Information Security Analyst

Location: Albany | Boston | Norwalk | Rochester

Datto protects business data and provides secure connectivity for tens of thousands of the world’s fastest growing companies. Datto’s Total Data Protection solutions deliver uninterrupted access to business data on site, in transit and in the cloud. Thousands of IT service providers globally rely on Datto’s combination of pioneering technology and dedicated services to ensure businesses are always on, no matter what. Datto is headquartered in Norwalk, Connecticut and has offices in Monroe, Rochester, Boston, Portland, Toronto, London, Singapore, Sydney, Frankfurt, and Amsterdam. Learn more at

The Information Security Analyst is responsible for supporting/operating a risk-based compliance program as well as practice protection guidance with respect to applicable regulatory areas. The Information Security Analyst will be responsible for developing policy, process and procedure as well as identifying cyber risks, advancing the information security program and monitoring for compliance. Due to the nature of the work the individual needs strong analytical, communication, controls and risk assessment skills.

Primary Responsibilities:

  • Understand the needs and implications of the various legal, privacy, and regulatory bodies that impact our business and ensure they are addressed (i.e. HIPAA, GDPR, etc.)
  • Manage the requirements and achievement of appropriate certification programs surrounding information security (i.e. SOC2, NIST, ISO, etc.)
  • Support external and customer audit requests
  • Conduct risk management activities and deliver metrics and reporting
  • Maintain a constant understanding of the cyber threat and regulatory landscape for the company; translate that knowledge to identification of risks and actionable plans to protect the business
  • Monitor compliance of information security policies and procedures among employees, contractors, partners and other third parties
  • Act as a subject matter expert to other teams and assist in the design, assessment, implementation, deployment and maintenance of security controls and processes
  • Review security control effectiveness and compliance on an ongoing basis
  • Create and implement training plans to promote security awareness among employees
  • Communicate the information security program to customers and their end users
  • Perform other related duties as assigned by management and adhere to all company policies and procedures


  • 5+ years of IT experience, with 3+ years Information Security
  • 2+ years of experience in performing risk assessment or IT audits
  • Industry certification, such as CISSP, CISA or CISM is highly desired
  • Experience developing and maintaining written security controls, compliance, and defining treatment strategies
  • Knowledge of common information security management frameworks
  • Strong analytical skills to analyze security requirements and relate them to appropriate security controls
  • Strong business acumen and project management capability, to manage multiple small projects

Here at Datto our people are our greatest asset, which is why we offer a comprehensive and unique benefits package. Above and beyond the typical medical, dental and vision, we also offer a generous 401k plan with a significant employer match, unlimited paid time off, educational reimbursement, fitness reimbursement, and travel subsidies for commuters. We have a patent rewards program and various other fun perks and fringe benefits, including free lunch every Friday in all of our offices globally.

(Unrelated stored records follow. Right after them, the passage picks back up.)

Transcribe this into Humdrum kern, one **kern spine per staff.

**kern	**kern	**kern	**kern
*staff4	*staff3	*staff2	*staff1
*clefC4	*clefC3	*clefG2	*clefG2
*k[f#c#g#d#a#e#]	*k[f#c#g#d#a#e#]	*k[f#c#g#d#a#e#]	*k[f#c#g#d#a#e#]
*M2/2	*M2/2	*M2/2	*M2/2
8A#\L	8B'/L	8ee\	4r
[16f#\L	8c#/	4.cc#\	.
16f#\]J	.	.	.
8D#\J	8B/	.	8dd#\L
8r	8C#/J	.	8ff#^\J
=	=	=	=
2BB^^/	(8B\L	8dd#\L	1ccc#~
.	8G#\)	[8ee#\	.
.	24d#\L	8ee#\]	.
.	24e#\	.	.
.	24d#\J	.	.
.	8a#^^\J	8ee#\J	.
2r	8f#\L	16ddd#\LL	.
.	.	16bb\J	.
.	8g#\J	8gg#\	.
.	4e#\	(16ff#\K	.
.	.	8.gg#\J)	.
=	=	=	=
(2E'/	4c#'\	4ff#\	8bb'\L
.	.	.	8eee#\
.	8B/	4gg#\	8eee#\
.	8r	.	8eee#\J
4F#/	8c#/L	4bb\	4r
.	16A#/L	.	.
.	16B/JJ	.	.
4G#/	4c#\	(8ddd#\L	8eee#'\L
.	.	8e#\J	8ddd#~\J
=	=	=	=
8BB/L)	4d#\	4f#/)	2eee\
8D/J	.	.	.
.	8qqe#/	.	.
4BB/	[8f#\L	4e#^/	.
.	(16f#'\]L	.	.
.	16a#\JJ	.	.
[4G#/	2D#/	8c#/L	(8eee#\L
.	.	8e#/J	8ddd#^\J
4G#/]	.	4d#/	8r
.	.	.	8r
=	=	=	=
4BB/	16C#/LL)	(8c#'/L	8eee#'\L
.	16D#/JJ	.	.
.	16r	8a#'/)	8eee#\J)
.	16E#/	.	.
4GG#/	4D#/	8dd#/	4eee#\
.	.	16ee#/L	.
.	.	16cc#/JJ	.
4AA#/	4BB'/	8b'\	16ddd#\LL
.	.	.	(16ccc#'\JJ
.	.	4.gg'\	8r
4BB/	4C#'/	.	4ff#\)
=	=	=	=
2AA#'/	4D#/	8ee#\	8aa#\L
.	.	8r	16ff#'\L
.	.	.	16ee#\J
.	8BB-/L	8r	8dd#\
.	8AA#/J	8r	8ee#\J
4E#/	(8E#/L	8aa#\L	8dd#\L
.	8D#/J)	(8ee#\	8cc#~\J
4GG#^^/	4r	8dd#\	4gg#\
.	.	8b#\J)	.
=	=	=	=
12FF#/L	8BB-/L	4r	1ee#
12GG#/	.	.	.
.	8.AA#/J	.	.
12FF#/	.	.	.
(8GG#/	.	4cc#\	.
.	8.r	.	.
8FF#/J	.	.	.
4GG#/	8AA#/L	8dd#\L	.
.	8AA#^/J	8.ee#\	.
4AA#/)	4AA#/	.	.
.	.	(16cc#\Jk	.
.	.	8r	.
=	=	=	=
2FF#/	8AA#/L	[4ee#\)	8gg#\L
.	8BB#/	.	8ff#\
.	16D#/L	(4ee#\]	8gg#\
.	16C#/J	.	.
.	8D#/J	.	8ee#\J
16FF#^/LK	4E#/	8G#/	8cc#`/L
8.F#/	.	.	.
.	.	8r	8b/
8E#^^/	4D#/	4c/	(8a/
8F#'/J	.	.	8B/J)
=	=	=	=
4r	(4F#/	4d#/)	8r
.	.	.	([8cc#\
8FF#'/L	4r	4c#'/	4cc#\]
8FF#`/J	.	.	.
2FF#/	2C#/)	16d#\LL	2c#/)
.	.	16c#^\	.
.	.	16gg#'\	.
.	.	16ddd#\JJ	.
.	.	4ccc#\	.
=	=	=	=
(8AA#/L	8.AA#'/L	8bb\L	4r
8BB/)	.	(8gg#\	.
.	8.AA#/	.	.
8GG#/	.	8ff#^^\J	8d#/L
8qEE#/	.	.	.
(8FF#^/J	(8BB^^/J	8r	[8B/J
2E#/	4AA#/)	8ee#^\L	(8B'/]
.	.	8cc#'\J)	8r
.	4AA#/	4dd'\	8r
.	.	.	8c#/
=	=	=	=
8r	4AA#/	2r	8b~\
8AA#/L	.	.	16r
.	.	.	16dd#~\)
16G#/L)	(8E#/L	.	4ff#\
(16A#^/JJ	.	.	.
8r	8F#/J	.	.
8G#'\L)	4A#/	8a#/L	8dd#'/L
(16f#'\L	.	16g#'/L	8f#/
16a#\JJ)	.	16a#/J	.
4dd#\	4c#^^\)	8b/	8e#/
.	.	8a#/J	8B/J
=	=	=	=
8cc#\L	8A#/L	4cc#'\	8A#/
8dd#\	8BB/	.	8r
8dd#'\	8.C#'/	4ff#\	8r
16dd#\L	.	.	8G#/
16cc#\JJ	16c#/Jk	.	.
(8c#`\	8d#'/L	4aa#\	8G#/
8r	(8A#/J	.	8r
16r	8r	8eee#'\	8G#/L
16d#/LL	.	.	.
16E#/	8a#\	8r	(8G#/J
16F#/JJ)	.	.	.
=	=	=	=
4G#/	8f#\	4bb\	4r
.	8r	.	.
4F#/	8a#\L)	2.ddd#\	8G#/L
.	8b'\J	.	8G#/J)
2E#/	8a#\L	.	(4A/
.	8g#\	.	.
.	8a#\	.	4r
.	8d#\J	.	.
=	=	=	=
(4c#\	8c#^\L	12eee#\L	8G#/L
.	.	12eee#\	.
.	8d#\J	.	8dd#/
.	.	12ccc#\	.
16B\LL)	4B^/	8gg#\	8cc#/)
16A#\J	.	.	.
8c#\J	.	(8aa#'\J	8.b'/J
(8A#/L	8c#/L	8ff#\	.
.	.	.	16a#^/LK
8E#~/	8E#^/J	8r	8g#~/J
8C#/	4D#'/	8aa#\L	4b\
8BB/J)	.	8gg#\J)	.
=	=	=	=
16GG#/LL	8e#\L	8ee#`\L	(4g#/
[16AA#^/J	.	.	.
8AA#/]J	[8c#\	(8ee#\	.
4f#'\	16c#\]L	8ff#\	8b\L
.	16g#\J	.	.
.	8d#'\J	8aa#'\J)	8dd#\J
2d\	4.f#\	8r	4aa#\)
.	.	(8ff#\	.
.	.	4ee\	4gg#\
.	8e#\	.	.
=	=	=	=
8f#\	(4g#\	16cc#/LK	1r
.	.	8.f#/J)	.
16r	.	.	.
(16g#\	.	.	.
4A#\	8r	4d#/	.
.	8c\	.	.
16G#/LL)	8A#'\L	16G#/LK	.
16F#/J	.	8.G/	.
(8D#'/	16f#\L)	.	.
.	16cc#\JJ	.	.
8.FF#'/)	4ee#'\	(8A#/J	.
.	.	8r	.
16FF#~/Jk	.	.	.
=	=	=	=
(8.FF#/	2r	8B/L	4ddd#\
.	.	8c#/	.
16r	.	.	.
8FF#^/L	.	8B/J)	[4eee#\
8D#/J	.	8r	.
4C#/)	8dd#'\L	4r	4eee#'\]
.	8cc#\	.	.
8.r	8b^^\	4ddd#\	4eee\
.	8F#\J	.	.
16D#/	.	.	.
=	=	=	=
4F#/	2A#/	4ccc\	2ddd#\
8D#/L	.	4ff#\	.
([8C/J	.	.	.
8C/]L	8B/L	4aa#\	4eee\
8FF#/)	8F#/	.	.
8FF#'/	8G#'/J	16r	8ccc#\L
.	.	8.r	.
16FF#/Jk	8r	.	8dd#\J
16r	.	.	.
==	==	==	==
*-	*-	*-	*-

Autotask is not accepting unsolicited assistance from search firms/employment agencies for this employment opportunity. Please, no phone calls or emails to any employee of Autotask about this opening. All resumes submitted by search firms/employment agencies to any employee at Autotask via-email, the Internet or in any form and/or method without a valid written search firm agreement in place for this position will be deemed the sole property of Autotask; no fee will be paid in the event a candidate is hired by Autotask as a result of the unsolicited referral or through other means.